═══ EXCERPT
N Mean Lower Upper SD Median Min Max
Happiness 782 55.57 54.58 56.48 13.35 55.0 16.0 98.0
N of friends 782 25.47 24.25 26.99 19.93 24.0 7.0 338.0
Annual salary (£1k) 782 37.82 37.20 38.48 9.51 37.3 24.9 157.2

OK, now, as all variables have the same N, we can save some space and make the table a little nicer to read by getting rid of the N column and including a note under the table. There are two ways of excluding the column: either we can re-run the code that created our smry_tib, getting rid of the bit in dplyr::summarise() that created the column, or, we can just select the column out of our tib before we pipe it into kableExtra::kbl(). The second approach is a little quicker so I’ll choose that one.

smry_tib %>%
  dplyr::select(-n) %>%
  kableExtra::kbl(
    digits = 2,
    col.names = c("", "N", "Mean", "Lower", "Upper",
                  "SD", "Median", "Min", "Max"),
    caption = "**Table 1** *Descriptive statistics of relevant variables.*") %>%
  kableExtra::kable_classic(
    lightable_options = "striped",
    full_width = FALSE
  )
Error in dimnames(x) <- dn: length of 'dimnames' [2] not equal to array extent

Why do you think this didn’t work?
══════
EXERCISE TASK 1: Set down the records word for word, starting at their beginning and stopping after the line containing "road: (46, 58)". Leave the pictures out of your copy.
═══ MATERIAL PROVIDED
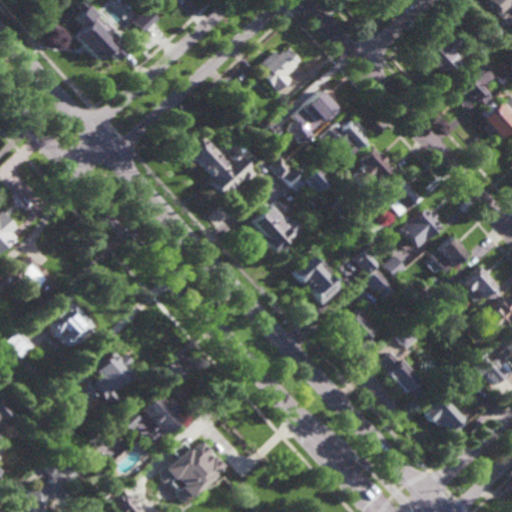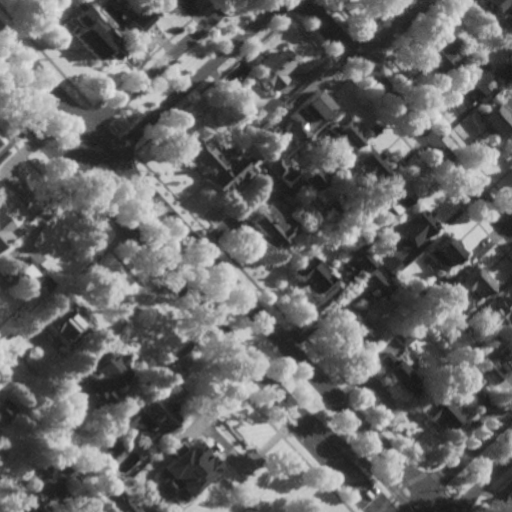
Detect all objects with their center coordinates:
building: (374, 0)
building: (499, 8)
building: (500, 8)
building: (141, 20)
building: (141, 20)
road: (392, 30)
building: (92, 32)
building: (484, 32)
building: (92, 35)
building: (130, 36)
building: (437, 52)
building: (439, 54)
road: (46, 58)
building: (272, 66)
building: (274, 67)
building: (501, 72)
road: (143, 78)
road: (211, 83)
building: (468, 84)
building: (470, 85)
road: (181, 90)
building: (311, 105)
building: (306, 114)
road: (407, 114)
building: (493, 115)
building: (497, 117)
road: (113, 130)
building: (267, 130)
building: (265, 131)
building: (339, 134)
building: (340, 136)
road: (400, 138)
building: (509, 148)
building: (510, 150)
building: (212, 163)
building: (214, 165)
building: (364, 166)
building: (365, 166)
building: (276, 167)
building: (311, 178)
building: (289, 179)
building: (312, 179)
building: (292, 183)
building: (390, 196)
building: (391, 196)
building: (338, 205)
building: (414, 225)
building: (414, 226)
building: (269, 227)
building: (270, 227)
building: (1, 228)
building: (2, 230)
building: (365, 238)
building: (442, 253)
building: (442, 254)
building: (361, 260)
building: (361, 260)
building: (389, 266)
building: (390, 266)
road: (219, 273)
building: (24, 274)
building: (26, 275)
building: (2, 278)
building: (311, 278)
building: (312, 279)
building: (375, 283)
building: (375, 283)
building: (472, 284)
building: (472, 284)
building: (417, 298)
road: (193, 300)
building: (427, 307)
road: (280, 312)
building: (494, 315)
building: (491, 316)
road: (174, 322)
building: (62, 324)
building: (64, 325)
building: (353, 329)
building: (353, 330)
building: (401, 337)
building: (401, 337)
building: (14, 343)
building: (14, 344)
building: (505, 347)
building: (507, 347)
building: (176, 367)
building: (485, 371)
building: (393, 373)
building: (102, 375)
building: (395, 375)
building: (101, 376)
building: (464, 377)
building: (464, 378)
building: (3, 410)
building: (2, 411)
building: (438, 415)
building: (439, 416)
building: (145, 417)
building: (145, 418)
road: (469, 433)
road: (467, 453)
building: (51, 464)
building: (183, 469)
building: (185, 470)
road: (380, 476)
road: (480, 484)
building: (44, 486)
road: (398, 487)
building: (101, 488)
road: (445, 491)
road: (491, 493)
building: (37, 495)
traffic signals: (402, 501)
building: (510, 501)
building: (118, 503)
building: (118, 503)
road: (412, 503)
building: (510, 504)
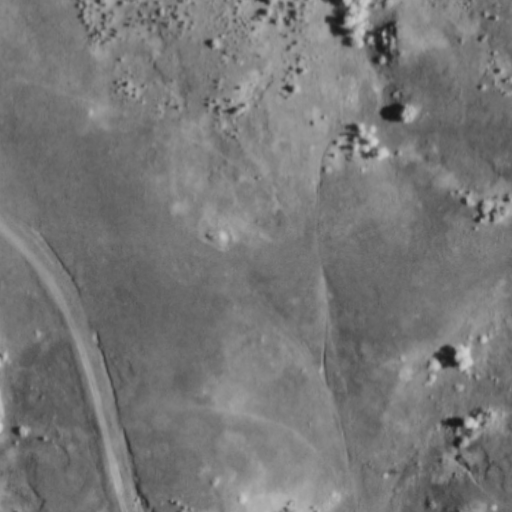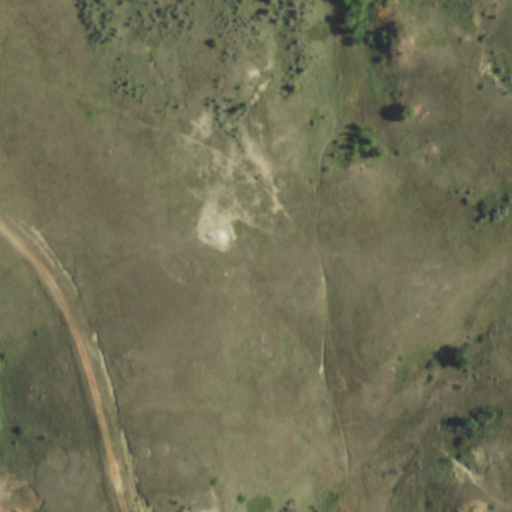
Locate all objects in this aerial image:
road: (85, 357)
══════
EXERCISE TASK 2: From the excerpt on formatting a descriptive statistics table, extract the passage that begins at the words "N Mean Lower" and stops after "choose that one.", copying it without changes.

CORRECT OUTPUT 1:
Detect all objects with their center coordinates:
building: (374, 0)
building: (499, 8)
building: (500, 8)
building: (141, 20)
building: (141, 20)
road: (392, 30)
building: (92, 32)
building: (484, 32)
building: (92, 35)
building: (130, 36)
building: (437, 52)
building: (439, 54)
road: (46, 58)

CORRECT OUTPUT 2:
N Mean Lower Upper SD Median Min Max
Happiness 782 55.57 54.58 56.48 13.35 55.0 16.0 98.0
N of friends 782 25.47 24.25 26.99 19.93 24.0 7.0 338.0
Annual salary (£1k) 782 37.82 37.20 38.48 9.51 37.3 24.9 157.2

OK, now, as all variables have the same N, we can save some space and make the table a little nicer to read by getting rid of the N column and including a note under the table. There are two ways of excluding the column: either we can re-run the code that created our smry_tib, getting rid of the bit in dplyr::summarise() that created the column, or, we can just select the column out of our tib before we pipe it into kableExtra::kbl(). The second approach is a little quicker so I’ll choose that one.